How can I find the inverse Fourier transform of $e^{x^2}$ and similar functions?

Question

I'm honestly clueless; I tried writing it as ${\lmoustache}_{-\infty}^{+\infty} {e^{x^2}} {e^{ix}} {dx}$ , but I don't know where to go from there.

Answer 1

I think this integral does not exist as your function does not stay bounded for $x\to \infty$.

Maybe your are missing a minus sign? If it was a minus you could do the follwing. You are also missing a parameter if this is a fourrier inverse transform (something like time, I will also leave it out as it does not change the method).

But $-x^2+2\frac{i}{2}x=-x^2+2\frac{i}{2}x-\frac{i^2}{4}+\frac{i^2}{4}=-(x-\frac{i}{2})^2-\frac{1}{4}$

Introduce substitution $u=x-\frac{i}{2}$ and $du = dx$. Note also the changed integration bounds. Try to evaluate the integral using contour integration.

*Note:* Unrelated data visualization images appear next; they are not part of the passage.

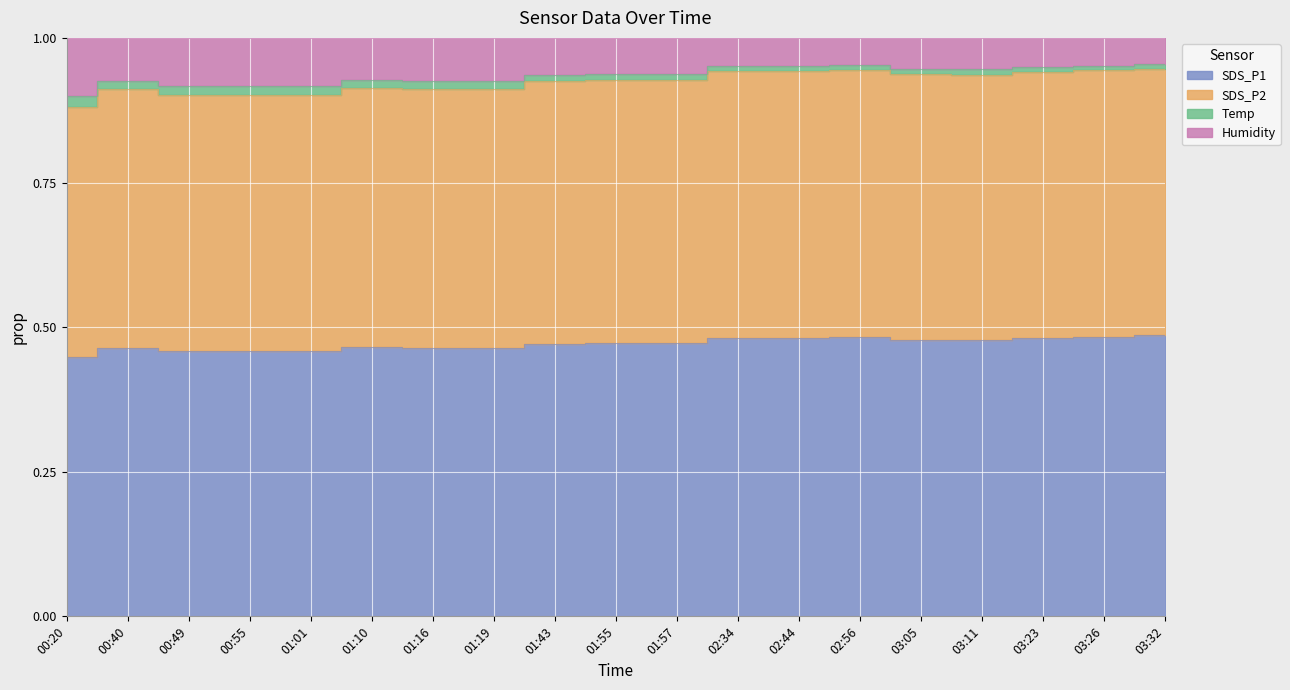

Does the chart display data point markers on the line(s)?

No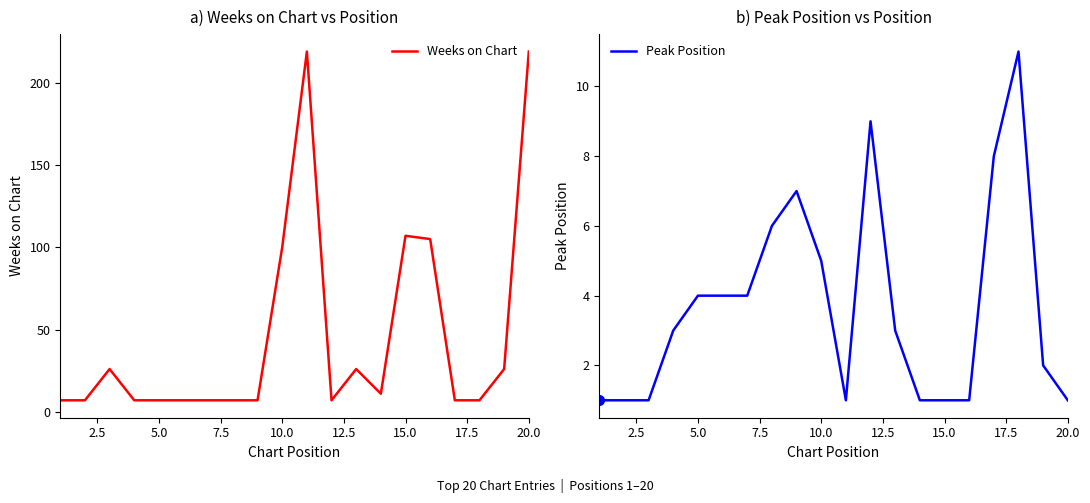

What is the maximum value for Weeks on Chart?

219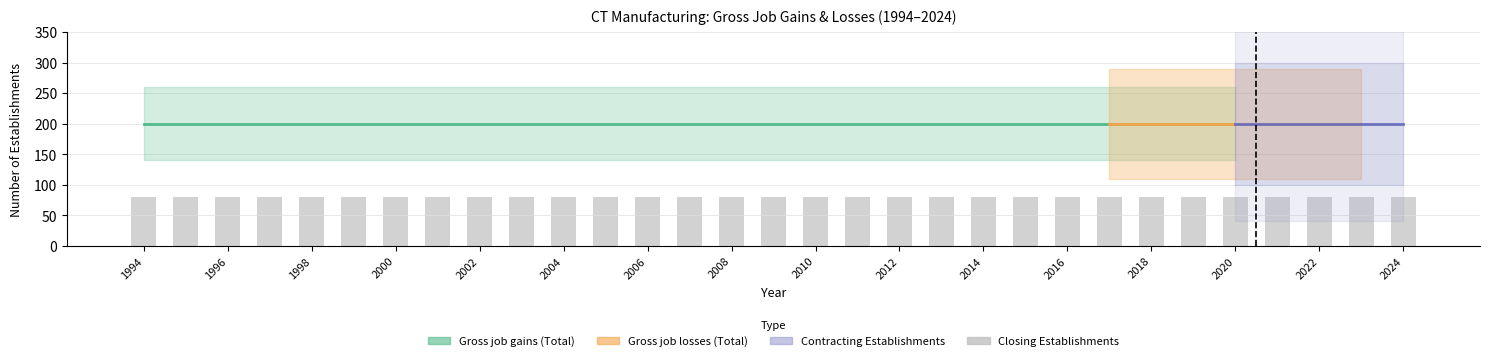

Does the chart contain any negative values?

No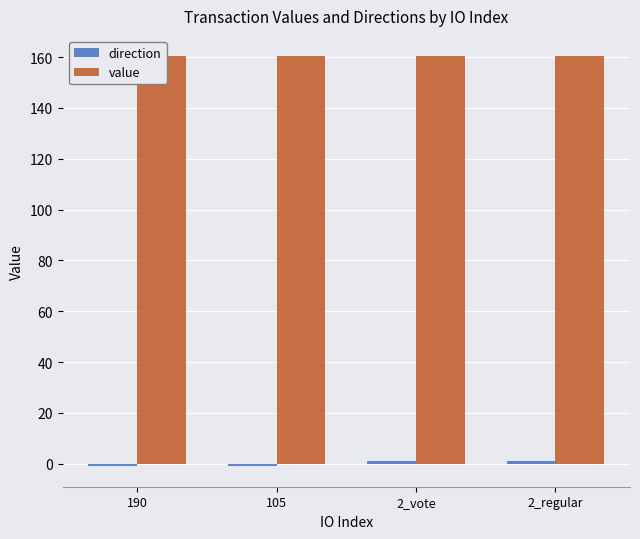

The value of direction at 105 is -1.0. True or false?

True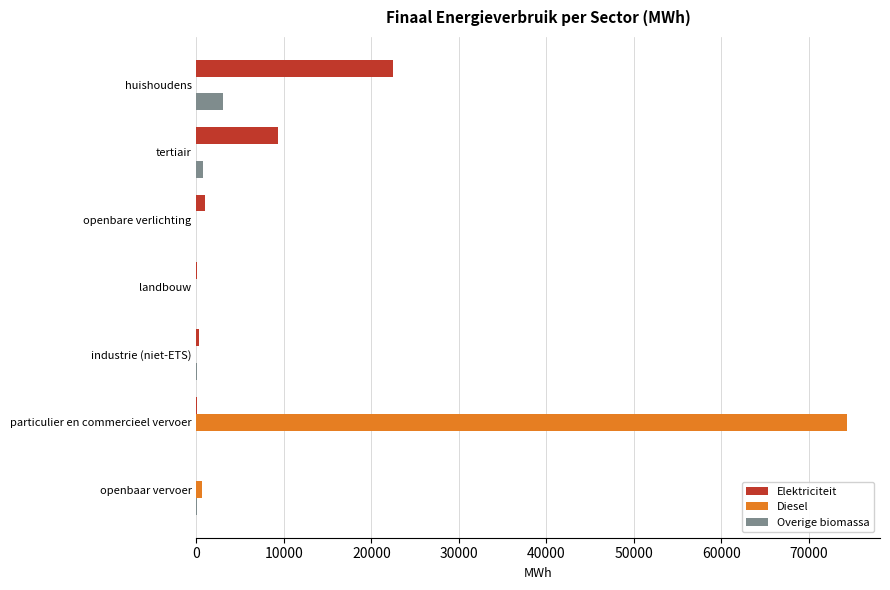

Is it true that Diesel equals 26062.4 at industrie (niet-ETS)?

False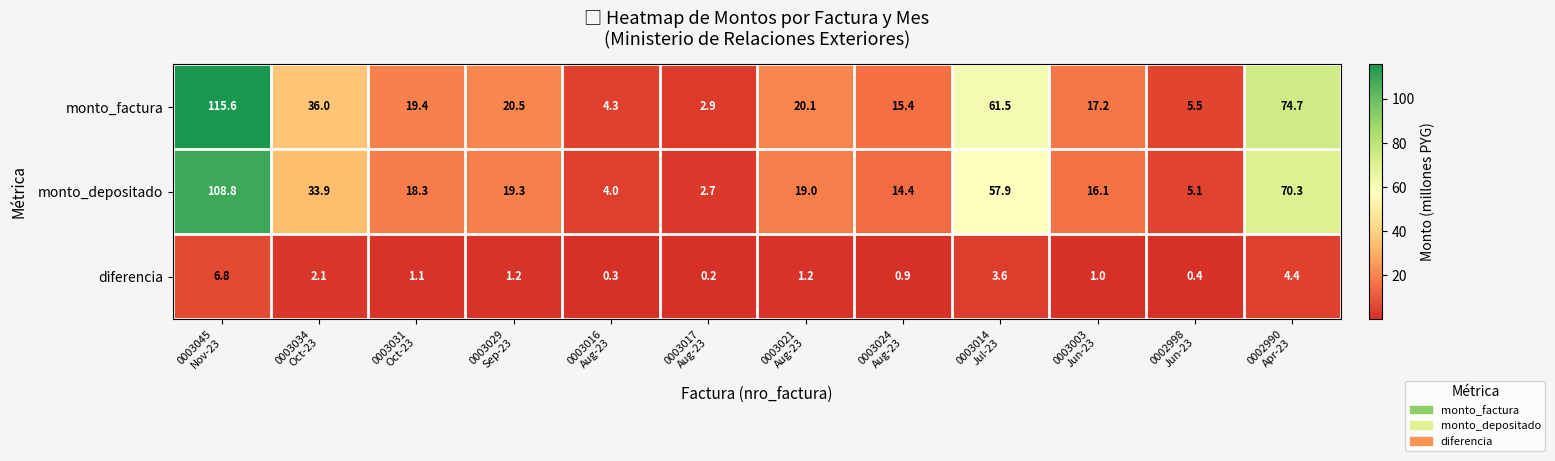

What is the maximum value shown in the chart?

115.6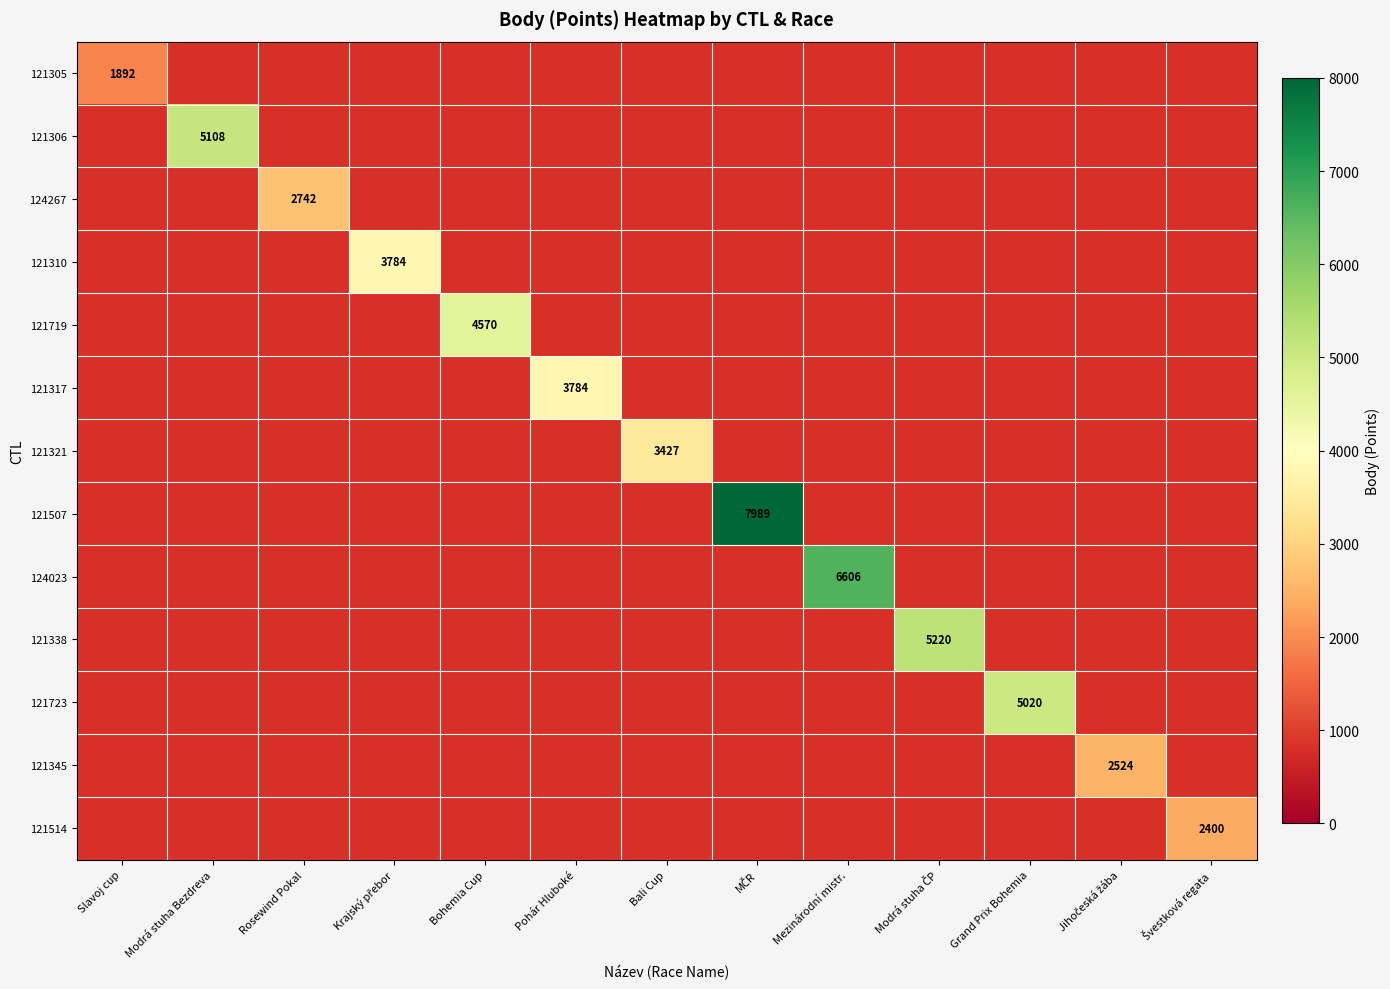

Which category has the lowest value in the 121317 series?

Slavoj cup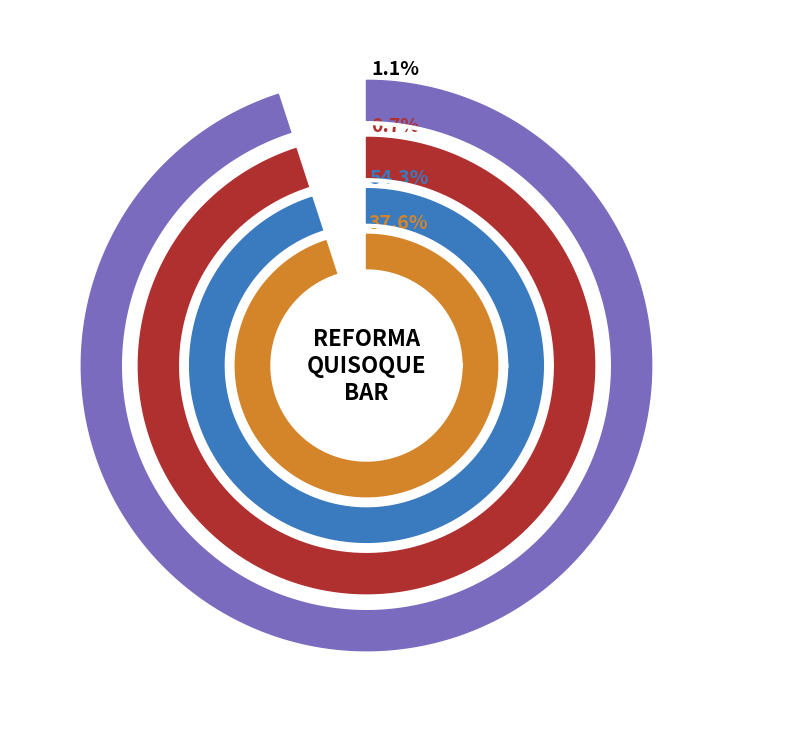

What percentage do DEMOLIÇÕES/REMOÇÕES and INSTALAÇÕES PROVISÓRIAS together represent?

91.9%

$$\int_{-\infty-i/2}^{\infty-i/2}e^{-u^2}e^{-1/4}du$$ This integral should be similar due, to Cauchy's Integral Theorem, to (use a rectangular contour along the real axis that goes down -i/2 and traces along an parallel to the real axis and gets back to the real axis): $$\int_{-\infty}^{\infty}e^{-u^2}e^{-1/4}du$$

Note that I am not sure if it is exactly the previous integral but it should be something similar.

This can be solved by multipling it by itself and using polar coordinates.